**Lista de tarefas**
a) Traduza para o inglês esta frase do trecho de memórias: "Quando alguém que amamos morre morremos juntos."
b) Prossiga o trecho de memórias sobre amores, amizades e perdas a partir da última frase apresentada.
#### Trecho citado
O colégio e as festas do bairro, as famosas tertúlias, deslocaram-me para a grande novidade: a necessidade de me colocar na estrada em busca da minha singularidade. Mas o que seria isto mesmo?! Não bastasse um corpo que necessitava descobrir-se, um coração que queria sair de mim, sem que o pudesse mais governar. Abandonar a confortável torre panóptica, da qual via o mundo em relativa segurança, pra ter que mergulhar, sem nem saber direito nadar dentro daquele oceano de novidades. Não foi fácil para mim, assim como acontece para os de natureza tímida e introspecta. Trilhei os primeiros e singelos amores dos quais guardo boas lembranças e muitas dores platônicas, desencontros comuns dos corações no aprendizado do amar. A descoberta dos amigos, para além da família, assim como o significado da amizade, me mostrou a alteridade e ampliação de horizontes, de outros mundos e realidades, outras formas de ser, amar, sentir alegria e dor.


O caminho mais amargo a trilhar na vida, um sendeiro sem volta, foi experienciar a morte de pessoas queridas. Quando alguém que amamos morre morremos juntos. Entendo quando alguém por vezes desiste de viver frente tão grande dor, julgando-se incapaz de continuar. É necessário reinventar a vida para que possamos voltar a viver, uma espécie de renascimento.  Quando minha vó Alzira partiu, partiu-se também algo dentro de mim. Lembro-me de um sonho que tive com ela. Nele olhámo-nos e, sem palavras, disse-lhe chorando a falta que me fazia. Ela, então, pegou-me pela mão, e caminhando pela casa, apontou para todos os seus lugares de costume, afirmando continuar ali. Isso me trouxe paz.  Meu avô, o homem mais doce de minha vida, levou consigo um taco grande do meu coração. Meu pai, meu primeiro grande amor, morreu de um ataque de coração fulminante. Não o vi morto e aceitar concretamente sua morte levou muitos anos. Minha mãe, minha Xamã, quando se foi operou em mim a superação do medo da minha própria morte. Sabê-la em outro plano empoderou-me a seguir mais serenamente os passos na mesma travessia. Percebi, enfim, que trago todos tão juntos a mim, que ao guardá-los são eles que me guardam.
########
#### Seção de dados
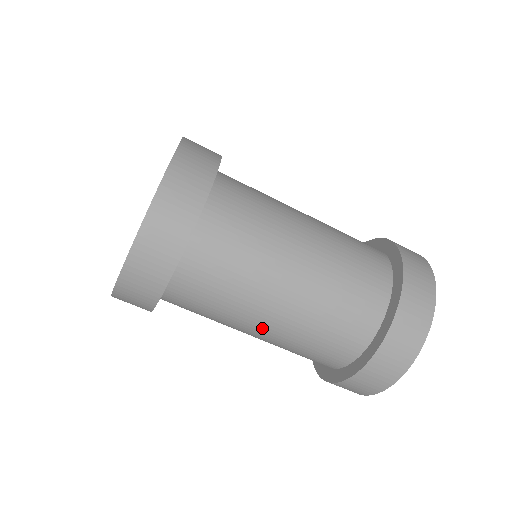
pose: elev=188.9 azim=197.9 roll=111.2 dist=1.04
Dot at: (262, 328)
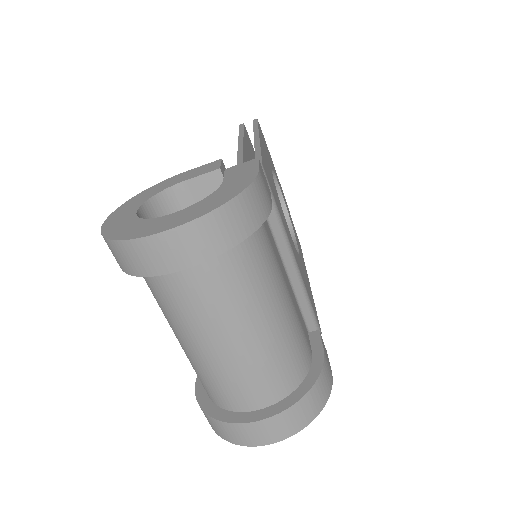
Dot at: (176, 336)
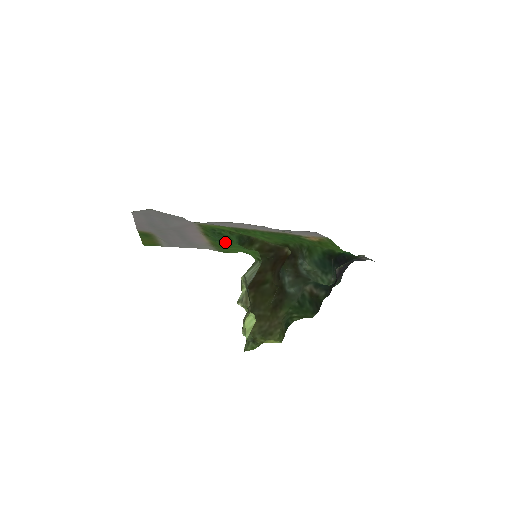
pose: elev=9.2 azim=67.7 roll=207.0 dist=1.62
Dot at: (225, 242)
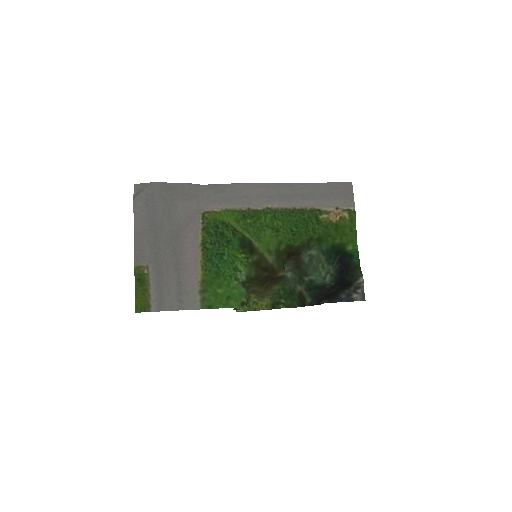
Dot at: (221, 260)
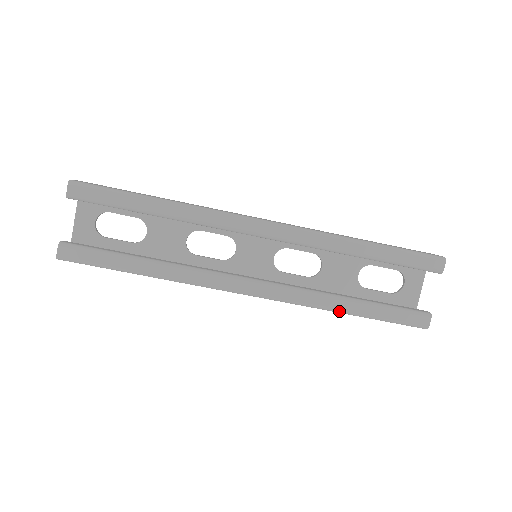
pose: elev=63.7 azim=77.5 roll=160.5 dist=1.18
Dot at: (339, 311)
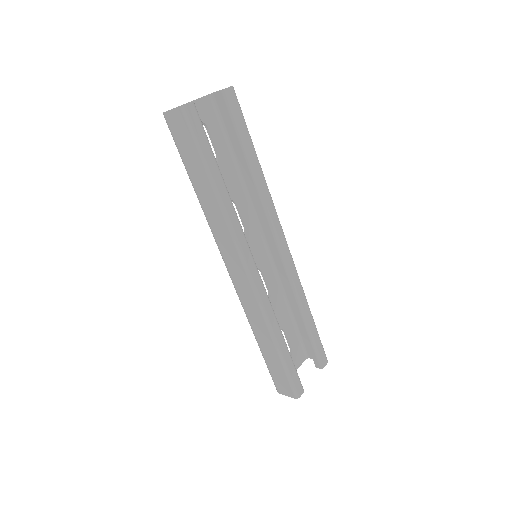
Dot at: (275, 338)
########
#### Seção de dados
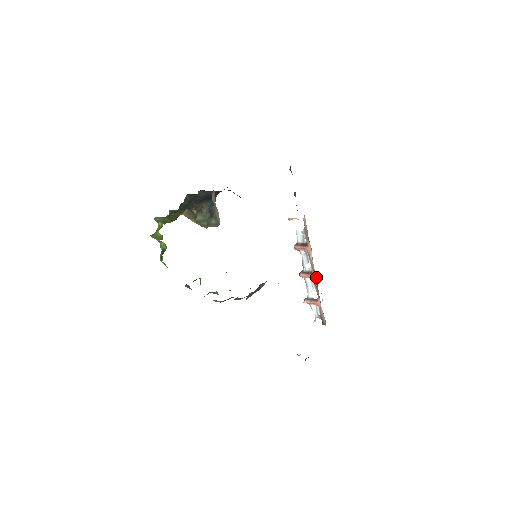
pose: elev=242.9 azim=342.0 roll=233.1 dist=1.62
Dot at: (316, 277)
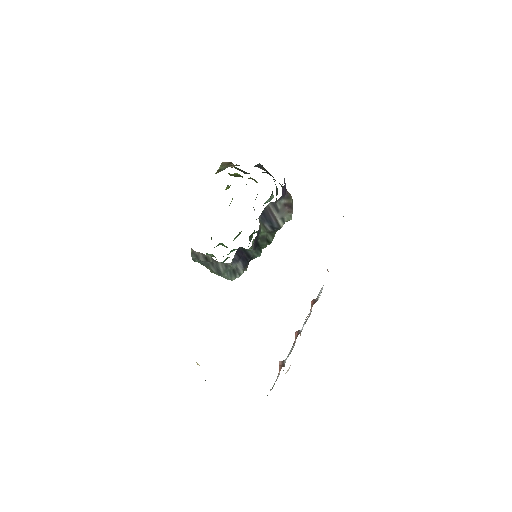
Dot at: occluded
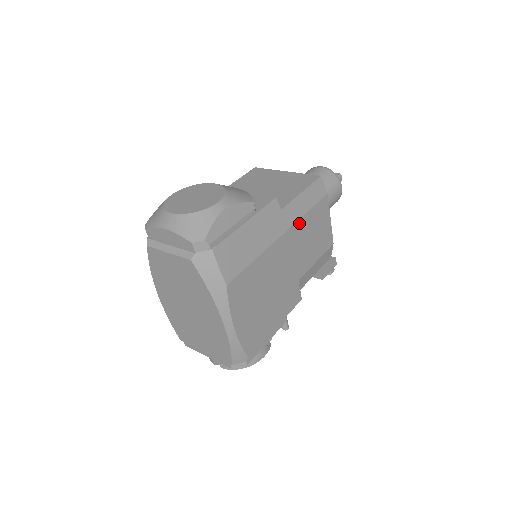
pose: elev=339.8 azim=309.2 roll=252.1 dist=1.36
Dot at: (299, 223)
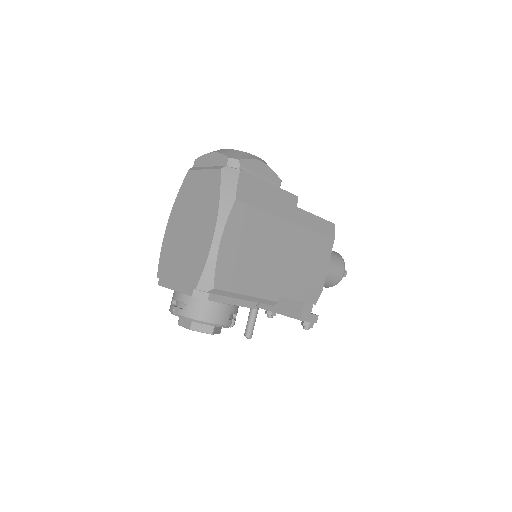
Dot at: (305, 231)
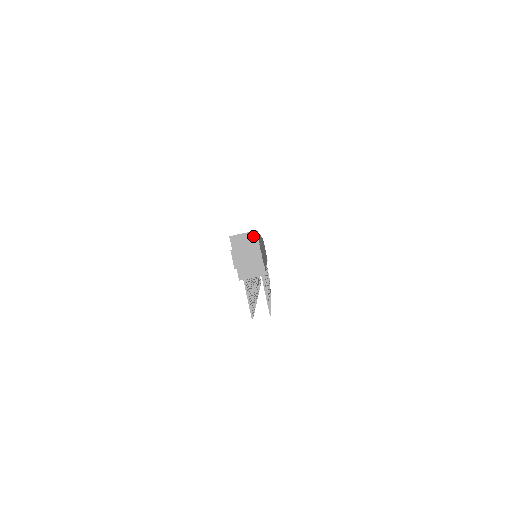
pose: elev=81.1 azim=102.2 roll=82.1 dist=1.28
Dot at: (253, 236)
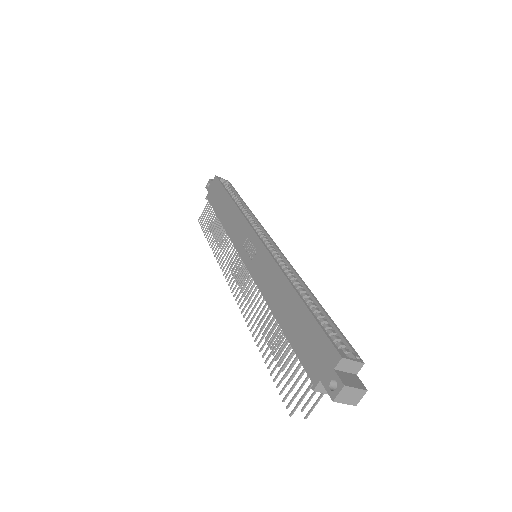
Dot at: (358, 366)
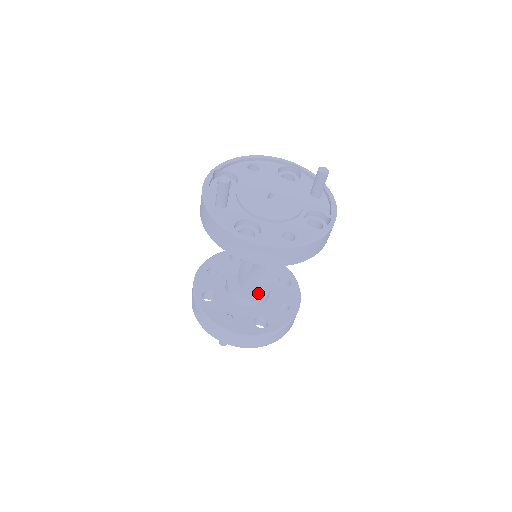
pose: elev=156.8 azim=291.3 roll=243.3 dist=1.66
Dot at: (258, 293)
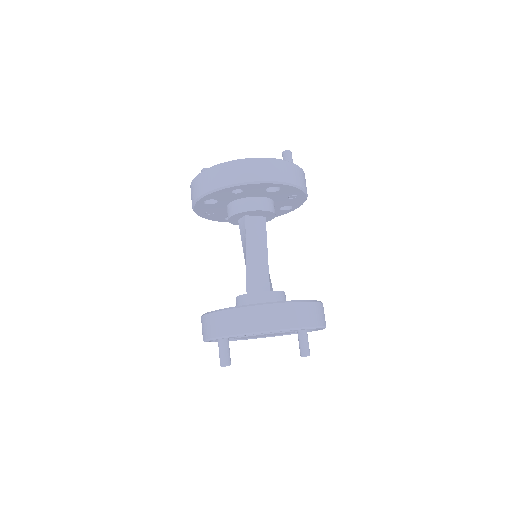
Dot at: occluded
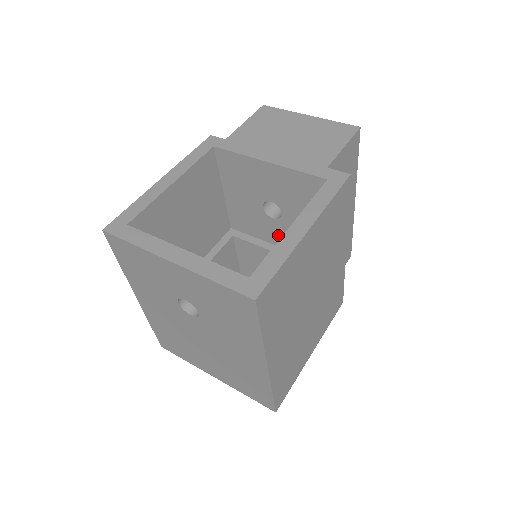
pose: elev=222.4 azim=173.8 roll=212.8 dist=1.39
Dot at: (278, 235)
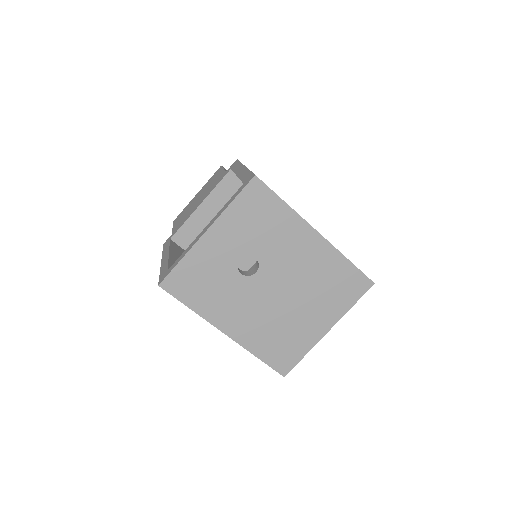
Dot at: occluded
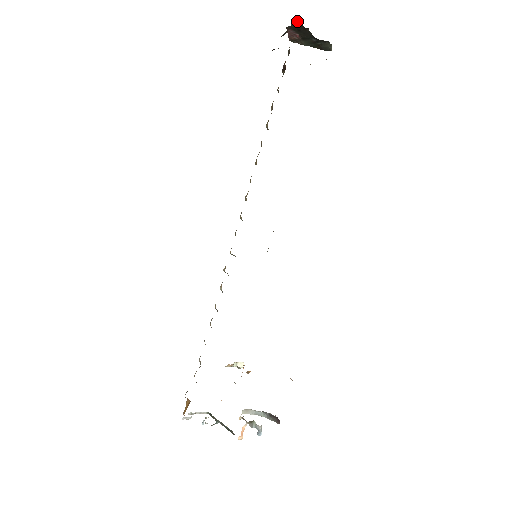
########
#### Seção de dados
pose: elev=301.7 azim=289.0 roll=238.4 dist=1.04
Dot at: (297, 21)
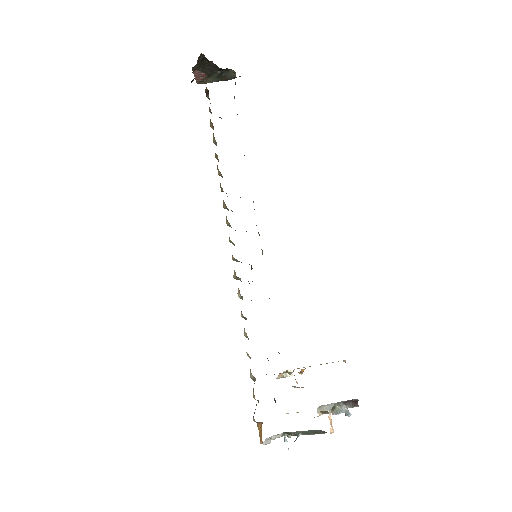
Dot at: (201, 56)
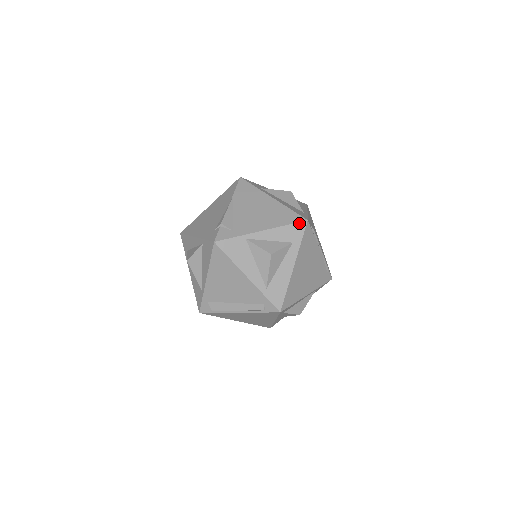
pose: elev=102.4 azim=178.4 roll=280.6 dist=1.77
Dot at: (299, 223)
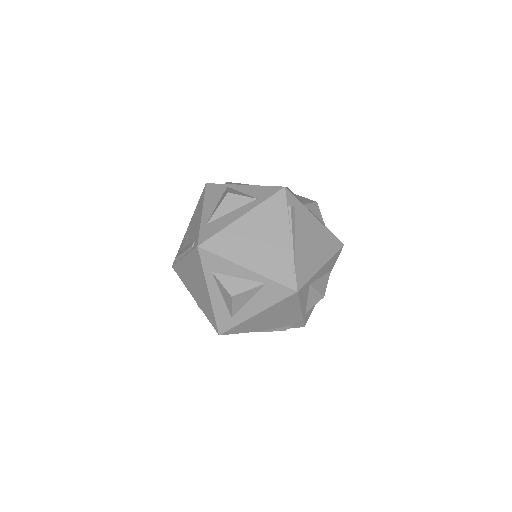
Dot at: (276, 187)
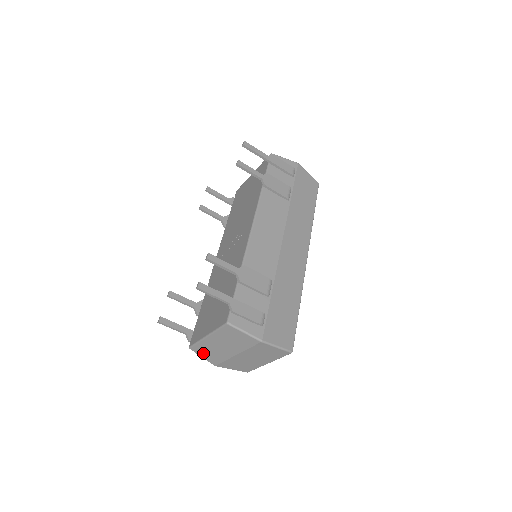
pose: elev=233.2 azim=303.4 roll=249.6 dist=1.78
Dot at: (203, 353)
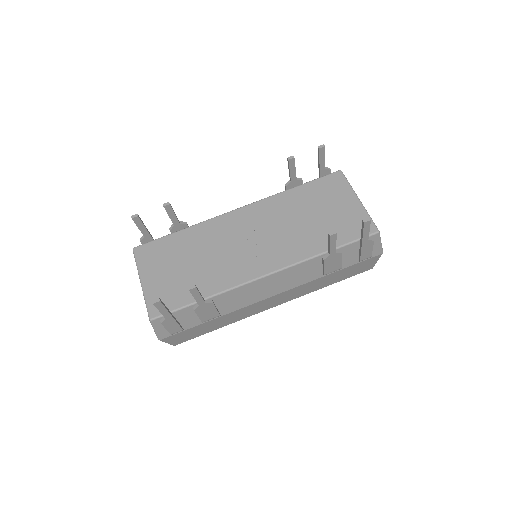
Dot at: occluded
########
**Conjunto de respostas**
a) When someone we love dies, we die along with them.

b)
A maternidade foi, sem dúvida, a vereda de maior sentido e beleza da minha vida, mas que me transportou, com o meu consentimento, ao abismo de mim mesma. Foi coisa muito forte e linda a de ser habitada por meus bebês. Olhá-los nos olhos pela primeira vez me fez sentir como que invadida por uma onda de amor, ter a certeza de que tínhamos de nos encontrar, de sermos a mãe e os filhos certos, eu deles e eles de mim. Partilhei tudo isso com meu companheiro, um pai amoroso e presente. Desejamos e amamos juntos estas duas crianças, hoje já trilhando seus próprios caminhos. Por escolha nossa como casal, assumi a casa e o lidar diário e intensivo das crianças e seus afazeres. Ser esta espécie de mãe total, em bela capa de amor e proteção, fez-me abrir asas enormes e até sufocantes sobre a casa e as crianças, e abandonar-me como um ser desejante, sonhador dos meus próprios sonhos, sem espaço para a antiga alegria de encontro com meu companheiro de estrada, e com a vida. O ninho vazio realçou o esvaziamento de mim mesma. Sinto-me dilacerada, como que atingida por um tiro de canhão, no meio do peito, partida em mil pedaços, milhares deles. Pequenos pedacinhos que, de tão diminutos, ao primeiro instante não se vê nada além de pó. Tudo e nada, voando como poeira, revelado por um fortuito raio dourado de sol.  As escolhas sempre nos impõem perdas. Do caleidoscópio das várias possibilidades, e nós de nós mesmos. Só eu posso escolher o que desejo, o que preciso deixar morrer, ou viver. E o que mais desejo agora é puxar pra vida esta mulher que sou, que sempre fui, e que me torno a cada instante.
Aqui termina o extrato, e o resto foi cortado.